Были ли для меня стены здания, объявленного в восемнадцатом веке местом учения изящным искусствам, мистическим пространством? Безусловно! Именно из этих стен вышли мои любимые мастера живописи, ваяния и архитектуры ушедших времен: боготворимый мною Рокотов, удивительный новатор Александр Иванов, великий Карл Брюллов, мистический философ Николай Ге, беспощадный Василий Верещагин, запечатлевший лики войны, необъяснимые Куинджи и Айвазовский, трагический Врубель… Да и сколько еще вышло из этих стен великих и любимых мною служителей Аполлона! А столетием позже — и мои старшие друзья, вдохновители, борцы с рутиной соц-арта: Александр Арефьев, Владимир Шагин, Олег Целков, Борис Заборов, Эдуард Кочергин. В этих стенах меня научили правильно держать кисть, в точных пропорциях смешивать краски для получения нужного колера, умело пользоваться карандашом, чтобы на листе бумаги провести безупречную линию и овладеть искусством штриховки. Замечательный скульптор и педагог Валентина Николаевна Китайгородская учила меня лепке лица и человеческого тела. Но главное — нас учили профессионализму. Вне школы это бесчисленные карандашные и акварельные зарисовки с натуры: люди, животные, предметы, деревья, пейзажи. На ежедневных занятиях в мастерских живописью, рисунком, скульптурой это портреты и обнаженные фигуры натурщиков, постановочные натюрморты и сложные композиции на заданные темы.
Учение было строгим, никаких вольностей. Ты должен был не только добиваться абсолютной точности в работе с натуры и грамотно овладевать законами многофигурных композиций, но и уметь правильно сколотить подрамник для картины, натянуть холст, соблюдая правильное направление волокон, проклеить его, отшлифовать и, наконец, нанести тобою же сваренный грунт.

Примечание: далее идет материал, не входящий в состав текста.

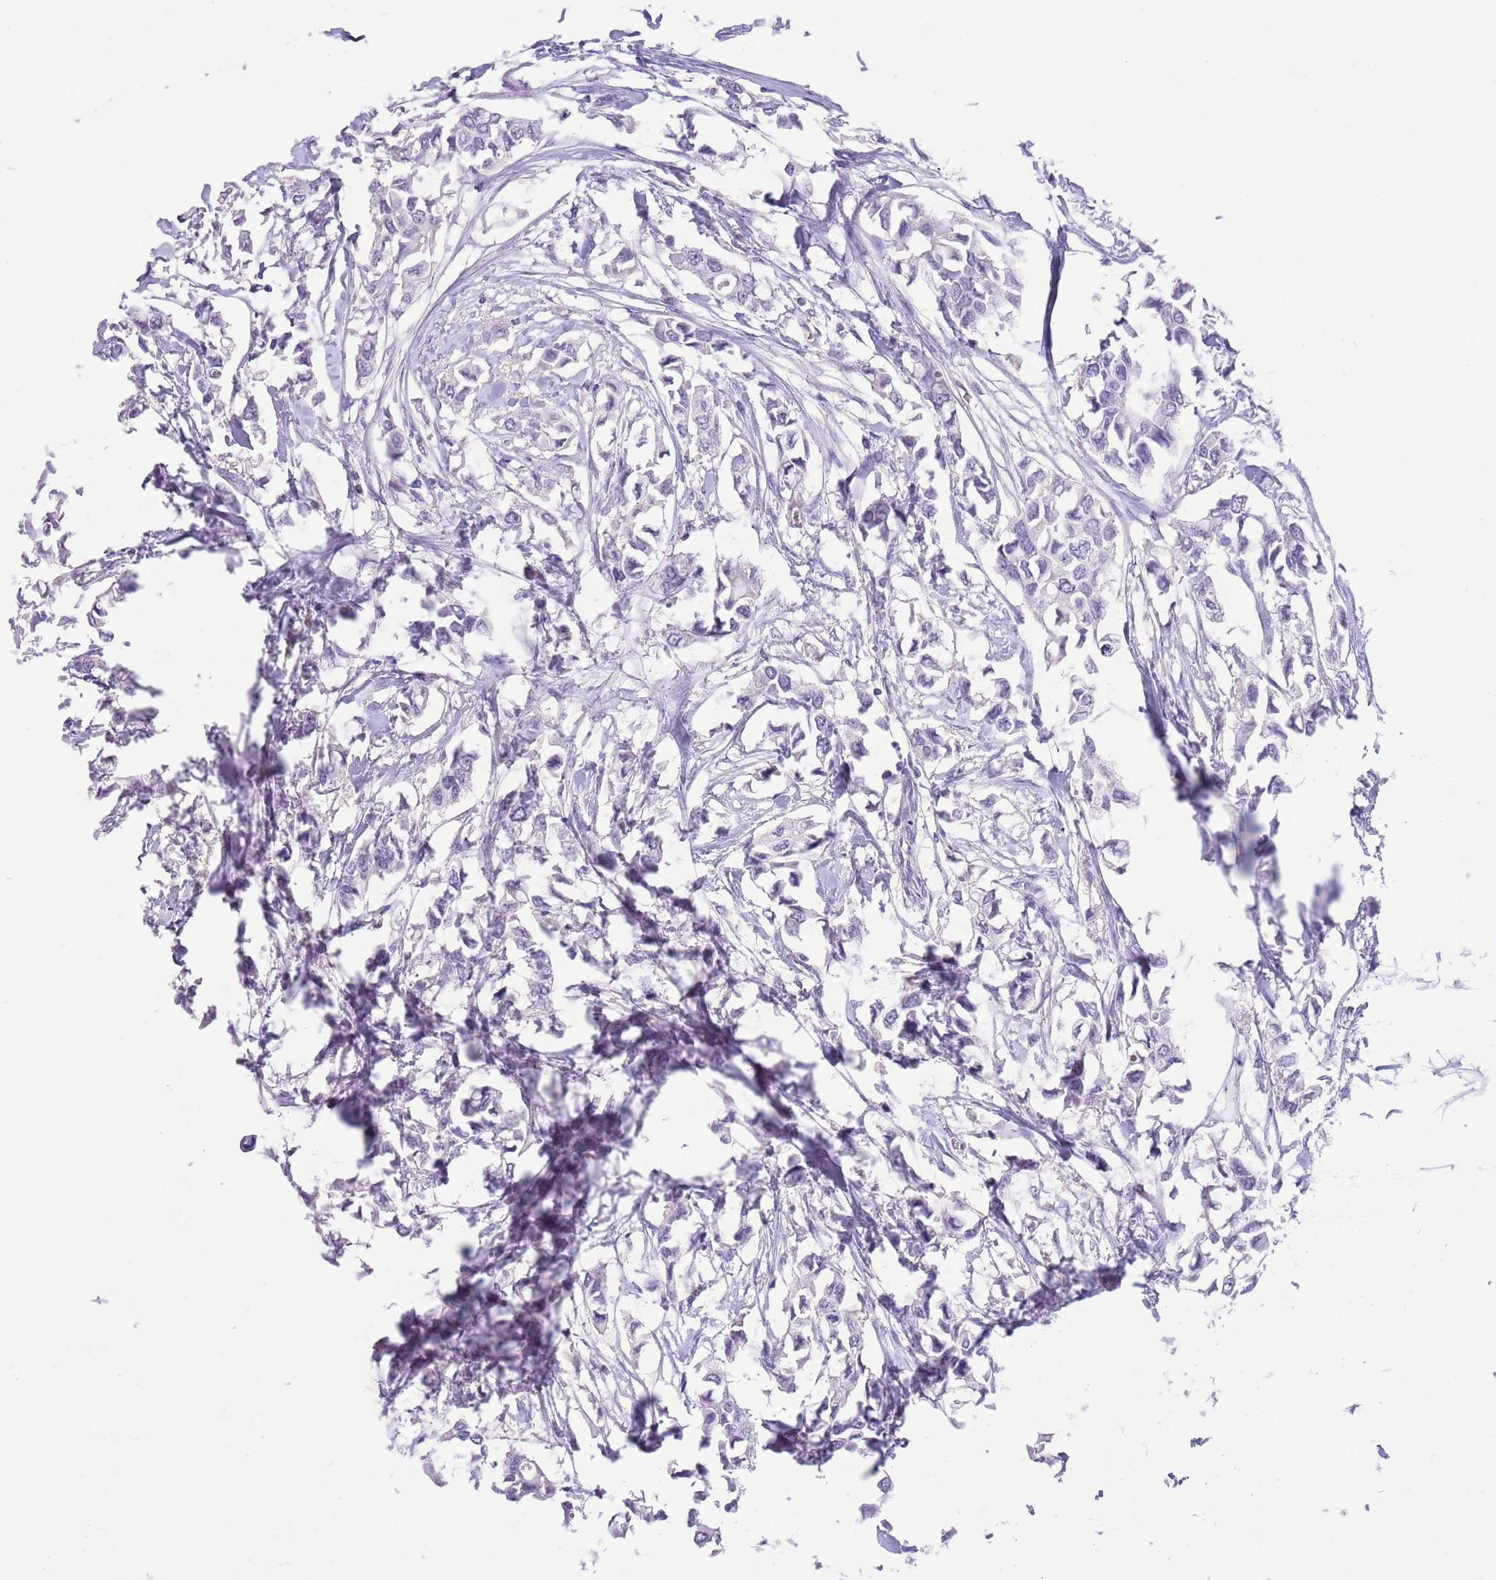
{"staining": {"intensity": "negative", "quantity": "none", "location": "none"}, "tissue": "breast cancer", "cell_type": "Tumor cells", "image_type": "cancer", "snomed": [{"axis": "morphology", "description": "Duct carcinoma"}, {"axis": "topography", "description": "Breast"}], "caption": "An immunohistochemistry (IHC) micrograph of breast cancer is shown. There is no staining in tumor cells of breast cancer.", "gene": "TSGA13", "patient": {"sex": "female", "age": 41}}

Сегодня многое из того, чему нас обучали, осталось в прошлом. Холсты продаются любого качества, уже загрунтованные и даже натянутые на любой нужный размер. Художественное преподавание уже не имеет той жесткости и требовательности, которыми славилось мое время. Но пройдут годы, и я, получив в 1993 году Государственную премию Российской Федерации за цикл графических иллюстраций к поэзии Владимира Высоцкого и оставив себе только медаль лауреата, все денежное вознаграждение отдам педагогам СХШ в знак благодарности за годы обучения.
Становление руки
Еще в СХШ я поставил перед собой цель стать настоящим мастером. То есть овладеть рисунком, цветом и композицией. И это требовало в первую очередь серьезной работы. Никаких поблажек! Жесткий режим и беспощадная требовательность к себе!
Основа всего — рисунок. Для меня он не только скелет человека или животного, а скелетон каждого художественного творения, поскольку основа композиции картины — рисунок; движение фигур и пропорции — рисунок, и даже распределение цвета имеет прямое отношение к рисунку. И чтобы овладеть точной, четкой, безошибочной линией, я выбрасываю стирательную резинку и карандаш и начинаю копировать гравюры старых мастеров пером и тушью, которые исключают исправление ошибочных линий.